Encyclopedia of Anti-Revisionism On-Line

Hundreds Meet on World Situation. Discuss Threat of World War


First Published: The Worker for the Milwaukee Area and Wisconsin, Vol. 2, No. 3, December 1976.
Transcription, Editing and Markup: Paul Saba
Copyright: This work is in the Public Domain under the Creative Commons Common Deed. You can freely copy, distribute and display this work; as well as make derivative and commercial works. Please credit the Encyclopedia of Anti-Revisionism On-Line as your source, include the url to this work, and note any of the transcribers, editors & proofreaders above.


On November 20, over 2300 people took part in a New York City conference to discuss the international situation, including the growing threat of war, the development of revolutionary struggles worldwide, and what it all means for the American people.

Only a little while after the end of the war in Vietnam, many people smell another war in the wind. The rulers of the US and the USSR are talking about detente, but both sides are stockpiling more and more weapons. At the same time, as people in the Mideast and Africa are rising up for their liberation, we hear all sorts of warnings from our own and the Soviet rulers that these struggles are threatening to explode into war.

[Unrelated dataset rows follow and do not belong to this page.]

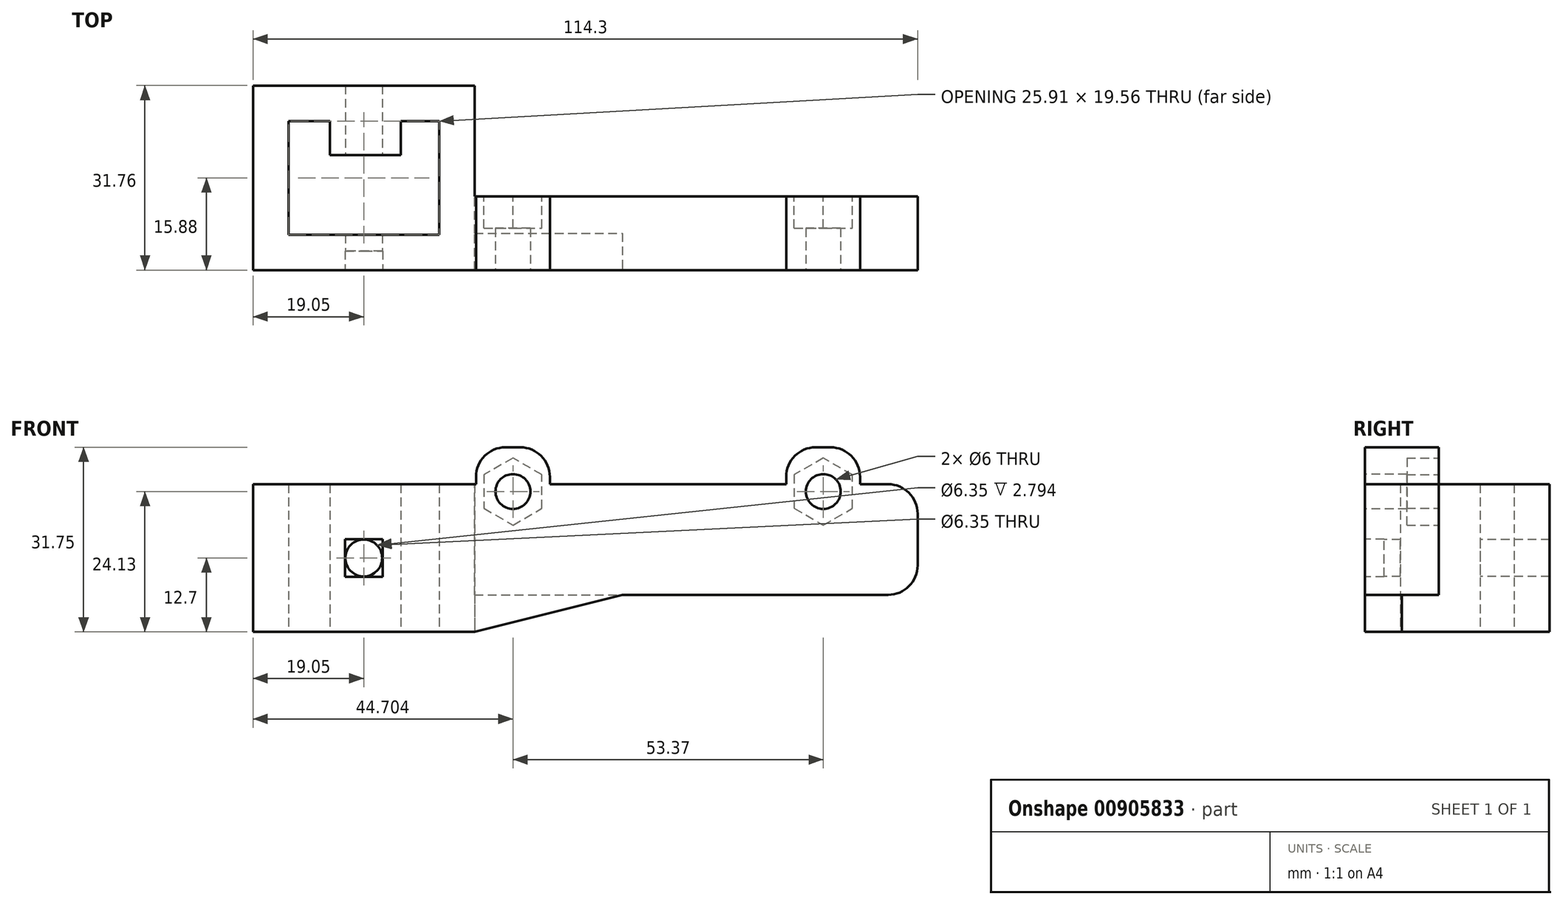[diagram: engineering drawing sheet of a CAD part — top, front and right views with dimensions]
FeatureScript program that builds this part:
annotation { "Feature Type Name" : "Feature", "Feature Type Description" : "" }
export const myFeature = defineFeature(function(context is Context, id is Id, definition is map)
    precondition{}
    {
        {
            var Q0;
            Q0=qCreatedBy(makeId("Top.planeOp"),FACE);
            var sketch = newSketch(context, id + "F0", { "sketchPlane" : qUnion([Q0])});
            skLineSegment(sketch, "E0.bottom", {"start": v(12.95, -9.78) * mm, "end": v(-12.95, -9.78) * mm});
            skLineSegment(sketch, "E0.top", {"start": v(12.95, 9.78) * mm, "end": v(6.35, 9.78) * mm});
            skLineSegment(sketch, "E0.left", {"start": v(12.95, -9.78) * mm, "end": v(12.95, 9.78) * mm});
            skLineSegment(sketch, "E0.right", {"start": v(-12.95, -9.78) * mm, "end": v(-12.95, 9.78) * mm});
            skPoint(sketch, "E0.middle", {"position": v(0, 0) * mm});
            skLineSegment(sketch, "E1.0", {"start": v(19.05, 15.88) * mm, "end": v(-19.05, 15.87) * mm});
            skLineSegment(sketch, "E1.1", {"start": v(19.05, -15.87) * mm, "end": v(19.05, 15.88) * mm});
            skLineSegment(sketch, "E1.2", {"start": v(19.05, -15.87) * mm, "end": v(-19.05, -15.88) * mm});
            skLineSegment(sketch, "E1.3", {"start": v(-19.05, -15.88) * mm, "end": v(-19.05, 15.87) * mm});
            skLineSegment(sketch, "E2.top", {"start": v(-5.84, 3.94) * mm, "end": v(6.35, 3.94) * mm});
            skLineSegment(sketch, "E2.left", {"start": v(-5.84, 9.78) * mm, "end": v(-5.84, 3.94) * mm});
            skLineSegment(sketch, "E2.right", {"start": v(6.35, 9.78) * mm, "end": v(6.35, 3.94) * mm});
            skLineSegment(sketch, "E3.trimOffspring", {"start": v(-5.84, 9.78) * mm, "end": v(-12.95, 9.78) * mm});
            skLineSegment(sketch, "E4", {"start": v(-19.05, 15.87) * mm, "end": v(-19.05, -15.88) * mm});
            skSolve(sketch);
        }
        {
            var Q0;
            Q0=makeQuery(id+"F0.imprint","IMPRINT",FACE,{"disambiguationData":[TD([[makeQuery(id+"F0.imprint","IMPRINT",EDGE,{"derivedFrom":sQuery(id+"F0.wireOp",EDGE,"E0.bottom")}),1.0]])]});
            extrude(context, id + "F1", {"entities" : qUnion([Q0]), "depth" : 25.4 * mm, "offsetDistance" : 25.4 * mm, "symmetric" : true});
        }
        {
            var Q0;
            Q0=makeQuery(id+"F1.opExtrude","SWEPT_FACE",FACE,{"disambiguationData":[OSD([sQuery(id+"F0.wireOp",EDGE,"E1.2")])]});
            var sketch = newSketch(context, id + "F2", { "sketchPlane" : qUnion([Q0])});
            skCircle(sketch, "E5", {"center": v(0, 0) * mm, "radius": 3.18 * mm});
            skSolve(sketch);
        }
        {
            var Q0;
            Q0=makeQuery(id+"F2.imprint","IMPRINT",FACE,{"disambiguationData":[TD([[makeQuery(id+"F2.imprint","IMPRINT",EDGE,{"derivedFrom":sQuery(id+"F2.wireOp",EDGE,"E5")}),1.0]])]});
            extrude(context, id + "F3", {"entities" : qUnion([Q0]), "operationType" : NewBodyOperationType.REMOVE, "endBound" : BoundingType.THROUGH_ALL, "oppositeDirection" : true, "depth" : 25.4 * mm, "offsetDistance" : 25.4 * mm});
        }
        {
            var Q0;
            Q0=makeQuery(id+"F1.opExtrude","SWEPT_FACE",FACE,{"disambiguationData":[OSD([sQuery(id+"F0.wireOp",EDGE,"E1.2")])]});
            var sketch = newSketch(context, id + "F4", { "sketchPlane" : qUnion([Q0])});
            skLineSegment(sketch, "E6.bottom", {"start": v(3.24, -3.24) * mm, "end": v(-3.24, -3.24) * mm});
            skLineSegment(sketch, "E6.top", {"start": v(3.24, 3.24) * mm, "end": v(-3.24, 3.24) * mm});
            skLineSegment(sketch, "E6.left", {"start": v(3.24, -3.24) * mm, "end": v(3.24, 3.24) * mm});
            skLineSegment(sketch, "E6.right", {"start": v(-3.24, -3.24) * mm, "end": v(-3.24, 3.24) * mm});
            skPoint(sketch, "E6.middle", {"position": v(0, 0) * mm});
            skSolve(sketch);
        }
        {
            var Q0;
            Q0 = qSketchRegion(id + "F4", true);
            extrude(context, id + "F5", {"entities" : qUnion([Q0]), "operationType" : NewBodyOperationType.REMOVE, "oppositeDirection" : true, "depth" : 3.3 * mm, "offsetDistance" : 25.4 * mm});
        }
        {
            var Q0;
            Q0=makeQuery(id+"F1.opExtrude","CAP_FACE",FACE,{"disambiguationData":[OSD([sQuery(id+"F0.wireOp",EDGE,"E0.bottom"),sQuery(id+"F0.wireOp",EDGE,"E0.top"),sQuery(id+"F0.wireOp",EDGE,"E0.left"),sQuery(id+"F0.wireOp",EDGE,"E0.right"),sQuery(id+"F0.wireOp",EDGE,"E1.0"),sQuery(id+"F0.wireOp",EDGE,"E1.1"),sQuery(id+"F0.wireOp",EDGE,"E1.2"),sQuery(id+"F0.wireOp",EDGE,"E2.top"),sQuery(id+"F0.wireOp",EDGE,"E2.left"),sQuery(id+"F0.wireOp",EDGE,"E2.right"),sQuery(id+"F0.wireOp",EDGE,"E3.trimOffspring"),sQuery(id+"F0.wireOp",EDGE,"E4")])],"isStart":false});
            var sketch = newSketch(context, id + "F6", { "sketchPlane" : qUnion([Q0])});
            skLineSegment(sketch, "E7.bottom", {"start": v(19.05, -3.17) * mm, "end": v(95.25, -3.17) * mm});
            skLineSegment(sketch, "E7.top", {"start": v(19.05, -15.87) * mm, "end": v(95.25, -15.87) * mm});
            skLineSegment(sketch, "E7.left", {"start": v(19.05, -3.17) * mm, "end": v(19.05, -15.87) * mm});
            skLineSegment(sketch, "E7.right", {"start": v(95.25, -3.17) * mm, "end": v(95.25, -15.87) * mm});
            skSolve(sketch);
        }
        {
            var Q0;
            Q0=makeQuery(id+"F6.imprint","IMPRINT",FACE,{"disambiguationData":[TD([[makeQuery(id+"F6.imprint","IMPRINT",EDGE,{"derivedFrom":sQuery(id+"F6.wireOp",EDGE,"E7.bottom")}),-1.0]])]});
            extrude(context, id + "F7", {"entities" : qUnion([Q0]), "operationType" : NewBodyOperationType.ADD, "oppositeDirection" : true, "depth" : 19.05 * mm, "offsetDistance" : 25.4 * mm});
        }
        {
            var Q0;
            Q0=makeQuery(id+"F7.boolean.opBoolean","MERGE",FACE,{"derivedFrom":[makeQuery(id+"F1.opExtrude","SWEPT_FACE",FACE,{"disambiguationData":[OSD([sQuery(id+"F0.wireOp",EDGE,"E1.2")])]}),makeQuery(id+"F7.opExtrude","SWEPT_FACE",FACE,{"disambiguationData":[OSD([sQuery(id+"F6.wireOp",EDGE,"E7.top")])]})]});
            var sketch = newSketch(context, id + "F8", { "sketchPlane" : qUnion([Q0])});
            skLineSegment(sketch, "E8", {"start": v(19.05, -12.7) * mm, "end": v(19.05, -6.35) * mm});
            skLineSegment(sketch, "E9", {"start": v(19.05, -6.35) * mm, "end": v(44.45, -6.35) * mm});
            skLineSegment(sketch, "E10", {"start": v(44.45, -6.35) * mm, "end": v(19.05, -12.7) * mm});
            skSolve(sketch);
        }
        {
            var Q0;
            Q0 = qSketchRegion(id + "F8", true);
            extrude(context, id + "F9", {"entities" : qUnion([Q0]), "operationType" : NewBodyOperationType.ADD, "oppositeDirection" : true, "depth" : 6.35 * mm, "offsetDistance" : 25.4 * mm});
        }
        {
            var Q0;
            Q0=makeQuery(id+"F7.boolean.opBoolean","MERGE",FACE,{"derivedFrom":[makeQuery(id+"F1.opExtrude","CAP_FACE",FACE,{"disambiguationData":[OSD([sQuery(id+"F0.wireOp",EDGE,"E0.bottom"),sQuery(id+"F0.wireOp",EDGE,"E0.top"),sQuery(id+"F0.wireOp",EDGE,"E0.left"),sQuery(id+"F0.wireOp",EDGE,"E0.right"),sQuery(id+"F0.wireOp",EDGE,"E1.0"),sQuery(id+"F0.wireOp",EDGE,"E1.1"),sQuery(id+"F0.wireOp",EDGE,"E1.2"),sQuery(id+"F0.wireOp",EDGE,"E2.top"),sQuery(id+"F0.wireOp",EDGE,"E2.left"),sQuery(id+"F0.wireOp",EDGE,"E2.right"),sQuery(id+"F0.wireOp",EDGE,"E3.trimOffspring"),sQuery(id+"F0.wireOp",EDGE,"E4")])],"isStart":false}),makeQuery(id+"F7.opExtrude","CAP_FACE",FACE,{"disambiguationData":[OSD([sQuery(id+"F6.wireOp",EDGE,"E7.bottom"),sQuery(id+"F6.wireOp",EDGE,"E7.top"),sQuery(id+"F6.wireOp",EDGE,"E7.left"),sQuery(id+"F6.wireOp",EDGE,"E7.right")])],"isStart":true})]});
            var sketch = newSketch(context, id + "F10", { "sketchPlane" : qUnion([Q0])});
            skLineSegment(sketch, "E11.bottom", {"start": v(32, -15.87) * mm, "end": v(19.3, -15.87) * mm});
            skLineSegment(sketch, "E11.top", {"start": v(32, -3.17) * mm, "end": v(19.3, -3.17) * mm});
            skLineSegment(sketch, "E11.left", {"start": v(32, -15.87) * mm, "end": v(32, -3.17) * mm});
            skLineSegment(sketch, "E11.right", {"start": v(19.3, -15.87) * mm, "end": v(19.3, -3.17) * mm});
            skPoint(sketch, "E11.middle", {"position": v(25.65, -9.52) * mm});
            skLineSegment(sketch, "E12.bottom", {"start": v(85.34, -15.87) * mm, "end": v(72.64, -15.87) * mm});
            skLineSegment(sketch, "E12.top", {"start": v(85.34, -3.18) * mm, "end": v(72.64, -3.18) * mm});
            skLineSegment(sketch, "E12.left", {"start": v(85.34, -15.87) * mm, "end": v(85.34, -3.17) * mm});
            skLineSegment(sketch, "E12.right", {"start": v(72.64, -15.87) * mm, "end": v(72.64, -3.17) * mm});
            skPoint(sketch, "E12.middle", {"position": v(79, -9.52) * mm});
            skSolve(sketch);
        }
        {
            var Q0;
            Q0 = qSketchRegion(id + "F10", true);
            extrude(context, id + "F11", {"entities" : qUnion([Q0]), "operationType" : NewBodyOperationType.ADD, "depth" : 6.35 * mm, "offsetDistance" : 25.4 * mm});
        }
        {
            var Q0;
            Q0=makeQuery(id+"F11.opExtrude","CAP_EDGE",EDGE,{"disambiguationData":[OSD([sQuery(id+"F10.wireOp",EDGE,"E11.right")])],"isStart":false});
            var Q1;
            Q1=makeQuery(id+"F11.opExtrude","CAP_EDGE",EDGE,{"disambiguationData":[OSD([sQuery(id+"F10.wireOp",EDGE,"E11.left")])],"isStart":false});
            var Q2;
            Q2=makeQuery(id+"F11.opExtrude","CAP_EDGE",EDGE,{"disambiguationData":[OSD([sQuery(id+"F10.wireOp",EDGE,"E12.right")])],"isStart":false});
            var Q3;
            Q3=makeQuery(id+"F11.opExtrude","CAP_EDGE",EDGE,{"disambiguationData":[OSD([sQuery(id+"F10.wireOp",EDGE,"E12.left")])],"isStart":false});
            fillet(context, id + "F12", {"entities" : qUnion([Q0, Q1, Q2, Q3]), "radius" : 5.08 * mm, "tangentPropagation" : true, "allowEdgeOverflow" : false});
        }
        {
            var Q0;
            Q0=makeQuery(id+"F11.boolean.opBoolean","MERGE",FACE,{"derivedFrom":[makeQuery(id+"F9.boolean.opBoolean","MERGE",FACE,{"derivedFrom":[makeQuery(id+"F7.boolean.opBoolean","MERGE",FACE,{"derivedFrom":[makeQuery(id+"F1.opExtrude","SWEPT_FACE",FACE,{"disambiguationData":[OSD([sQuery(id+"F0.wireOp",EDGE,"E1.2")])]}),makeQuery(id+"F7.opExtrude","SWEPT_FACE",FACE,{"disambiguationData":[OSD([sQuery(id+"F6.wireOp",EDGE,"E7.top")])]})]}),makeQuery(id+"F9.opExtrude","CAP_FACE",FACE,{"disambiguationData":[OSD([sQuery(id+"F8.wireOp",EDGE,"E8"),sQuery(id+"F8.wireOp",EDGE,"E9"),sQuery(id+"F8.wireOp",EDGE,"E10")])],"isStart":true})]}),makeQuery(id+"F11.opExtrude","SWEPT_FACE",FACE,{"disambiguationData":[OSD([sQuery(id+"F10.wireOp",EDGE,"E11.bottom")])]}),makeQuery(id+"F11.opExtrude","SWEPT_FACE",FACE,{"disambiguationData":[OSD([sQuery(id+"F10.wireOp",EDGE,"E12.bottom")])]})]});
            var sketch = newSketch(context, id + "F13", { "sketchPlane" : qUnion([Q0])});
            skCircle(sketch, "E13", {"center": v(25.65, 11.43) * mm, "radius": 3 * mm});
            skCircle(sketch, "E14", {"center": v(79.02, 11.43) * mm, "radius": 3 * mm});
            skSolve(sketch);
        }
        {
            var Q0;
            Q0 = qSketchRegion(id + "F13", true);
            extrude(context, id + "F14", {"entities" : qUnion([Q0]), "operationType" : NewBodyOperationType.REMOVE, "endBound" : BoundingType.THROUGH_ALL, "oppositeDirection" : true, "depth" : 25.4 * mm, "offsetDistance" : 25.4 * mm});
        }
        {
            var Q0;
            Q0=makeQuery(id+"F11.boolean.opBoolean","MERGE",FACE,{"derivedFrom":[makeQuery(id+"F7.opExtrude","SWEPT_FACE",FACE,{"disambiguationData":[OSD([sQuery(id+"F6.wireOp",EDGE,"E7.bottom")])]}),makeQuery(id+"F11.opExtrude","SWEPT_FACE",FACE,{"disambiguationData":[OSD([sQuery(id+"F10.wireOp",EDGE,"E11.top")])]}),makeQuery(id+"F11.opExtrude","SWEPT_FACE",FACE,{"disambiguationData":[OSD([sQuery(id+"F10.wireOp",EDGE,"E12.top")])]})]});
            var sketch = newSketch(context, id + "F15", { "sketchPlane" : qUnion([Q0])});
            skCircle(sketch, "E15.cCircle", {"center": v(-79.02, 11.43) * mm, "radius": 5.77 * mm, "construction": true});
            skLineSegment(sketch, "E15.0", {"start": v(-79.02, 5.66) * mm, "end": v(-84.02, 8.54) * mm});
            skLineSegment(sketch, "E15.1", {"start": v(-84.02, 8.54) * mm, "end": v(-84.02, 14.32) * mm});
            skLineSegment(sketch, "E15.2", {"start": v(-84.02, 14.32) * mm, "end": v(-79.02, 17.2) * mm});
            skLineSegment(sketch, "E15.3", {"start": v(-79.02, 17.2) * mm, "end": v(-74.02, 14.32) * mm});
            skLineSegment(sketch, "E15.4", {"start": v(-74.02, 14.32) * mm, "end": v(-74.02, 8.54) * mm});
            skLineSegment(sketch, "E15.5", {"start": v(-74.02, 8.54) * mm, "end": v(-79.02, 5.66) * mm});
            skCircle(sketch, "E16.cCircle", {"center": v(-25.65, 11.43) * mm, "radius": 5.77 * mm, "construction": true});
            skLineSegment(sketch, "E16.0", {"start": v(-25.65, 5.66) * mm, "end": v(-30.65, 8.54) * mm});
            skLineSegment(sketch, "E16.1", {"start": v(-30.65, 8.54) * mm, "end": v(-30.65, 14.32) * mm});
            skLineSegment(sketch, "E16.2", {"start": v(-30.65, 14.32) * mm, "end": v(-25.65, 17.2) * mm});
            skLineSegment(sketch, "E16.3", {"start": v(-25.65, 17.2) * mm, "end": v(-20.65, 14.32) * mm});
            skLineSegment(sketch, "E16.4", {"start": v(-20.65, 14.32) * mm, "end": v(-20.65, 8.54) * mm});
            skLineSegment(sketch, "E16.5", {"start": v(-20.65, 8.54) * mm, "end": v(-25.65, 5.66) * mm});
            skSolve(sketch);
        }
        {
            var Q0;
            Q0=makeQuery(id+"F15.imprint","IMPRINT",FACE,{"disambiguationData":[TD([[makeQuery(id+"F15.imprint","IMPRINT",EDGE,{"derivedFrom":sQuery(id+"F15.wireOp",EDGE,"E15.0")}),-1.0]])]});
            var Q1;
            Q1=makeQuery(id+"F15.imprint","IMPRINT",FACE,{"disambiguationData":[TD([[makeQuery(id+"F15.imprint","IMPRINT",EDGE,{"derivedFrom":sQuery(id+"F15.wireOp",EDGE,"E16.0")}),-1.0]])]});
            extrude(context, id + "F16", {"entities" : qUnion([Q0, Q1]), "operationType" : NewBodyOperationType.REMOVE, "oppositeDirection" : true, "depth" : 5.5 * mm, "offsetDistance" : 25.4 * mm});
        }
        {
            var Q0;
            Q0=makeQuery(id+"F7.opExtrude","CAP_EDGE",EDGE,{"disambiguationData":[OSD([sQuery(id+"F6.wireOp",EDGE,"E7.right")])],"isStart":true});
            var Q1;
            Q1=makeQuery(id+"F7.opExtrude","CAP_EDGE",EDGE,{"disambiguationData":[OSD([sQuery(id+"F6.wireOp",EDGE,"E7.right")])],"isStart":false});
            fillet(context, id + "F17", {"entities" : qUnion([Q0, Q1]), "radius" : 5.08 * mm, "tangentPropagation" : true, "allowEdgeOverflow" : false});
        }
    });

It’s this situation which led so many people to come to the New York, conference. The participants included people who have recently come forward in the workers’ movement, many students and youth, other people previously active in the movement against the Vietnam War, teachers and intellectuals and others. They came with a sharpening sense of the threat of wars of aggression, even world war. They wanted to debate how this affects the American people, and how we can struggle against this possibility. They wanted to discuss how these struggles of other peoples in the world are related to our own struggles. Above all, they wanted to understand things clearly so that they could take action.

The conference began in the morning with some introductory speeches on how to see things in the world today. The discussion broke down into workshops in the afternoon.

The first set focused on the issues and tasks arising in particular areas and countries (Angola, Latin America, Southern Africa, East and Southeast Asia, Mid East and the Arabian Gulf Area, and Europe); the second on specific questions (US Foreign Policy, the Nature and role of the Soviet Union, China’s Foreign Policy, the Third World and the New Economic Order, Fascist States and Junior Partners of imperialism, Detente and Disarmament.) Then there was a debate at night.

Basically the discussion and debate boiled down to three different points of view. Some people said that the main thing shaping the course of world events today is, as it was in the ’60s, the struggle against US domination by the people of the underdeveloped countries. In this picture, the Soviet Union is seen as a lesser factor. The other two views both said that the rise of the Soviet Union as a capitalist – not socialist – country since Khruschev took over and especially since their growth today into a major power rivaling the US across the globe was an extremely important question. In fact their rivalry was leading toward world war.

But those with this opinion in common drew quite different conclusions. Some argued that because the Soviet Union is such an aggressive danger, particularly to socialist China, it must be seen as the main enemy of the world. A third position, put forward by members and supporters of the Revolutionary Communist Party and other people, argued that the people have no stake in backing either side in this superpower conflict–which amounts to rivalry in worldwide robbery–or in the war this rivalry every interest in especially opposing our own rulers, opposing all aggression and interference, in standing with all those–especially our fellow, working people around the world–who resist it, and in fact, in struggling to overthrow our own rulers who have already dragged us into so many of their wars.

The conference was not meant to arrive at any unified conclusion or to form any sort of on going coalition. But it served an important purpose–to bring together many different kinds of forces who have been politically active around these kinds of questions in order to discuss and debate what stand to take and how to move forward.

Through this discussion there developed a better understanding by more people of what stand to take on these issues, which is an important step, since only a correct understanding of what’s going on and what to do about it will make it possible for the masses of people in this country to stand up and fight for their own interests and the interests of the overwhelming majority of the world’s people. Further, the conference made it clear that it is necessary and possible to find ways to unite all who can be united to carry out concrete action opposing the aggression, interference and war preparation of the US imperialists in this country and both superpowers internationally and support the struggles of the peoples of the world, such as right now in southern Africa.